Retype each line of the data below exactly, beginning with the first and ending with the one that contains "traffic. You can". Pictures do not belong in the copy.

Items listed in a dataset
-=-=-=-=-

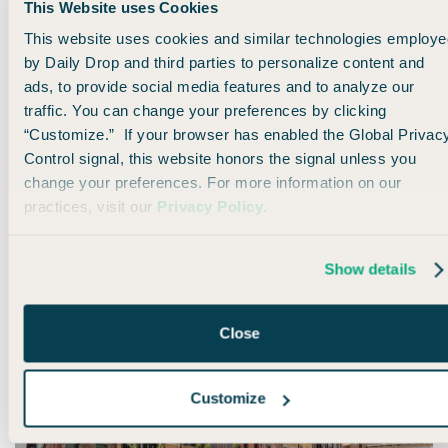
This Website uses Cookies
This website uses cookies and similar technologies employe
by Daily Drop and third parties to personalize content and
ads, to provide social media features and to analyze our
🌎 Travel Trivia Reveal
traffic. You can change your preferences by clicking
“Customize.” If your browser has enabled the Global Privac
A few minutes ago, we asked which country expats rated #1
Control signal, this website honors the signal unless you
for quality of life in 2025...
change your preferences. For more information on our
practices, visit our
Privacy Policy
.
If you said Spain, you're right! 🎉
Show details
Close
Customize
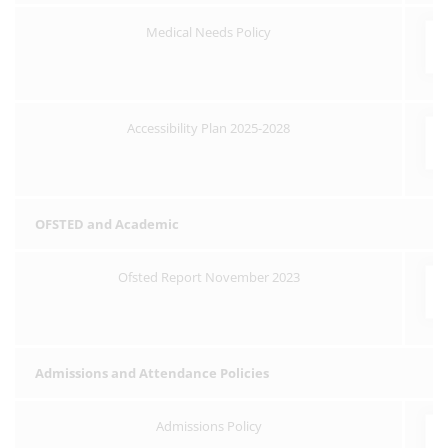
Medical Needs Policy
Accessibility Plan 2025-2028
OFSTED and Academic
Ofsted Report November 2023
Admissions and Attendance Policies
Admissions Policy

-=-=-=-=-

■ Exercise result ■
This Website uses Cookies
This website uses cookies and similar technologies employe
by Daily Drop and third parties to personalize content and
ads, to provide social media features and to analyze our
🌎 Travel Trivia Reveal
traffic. You can change your preferences by clicking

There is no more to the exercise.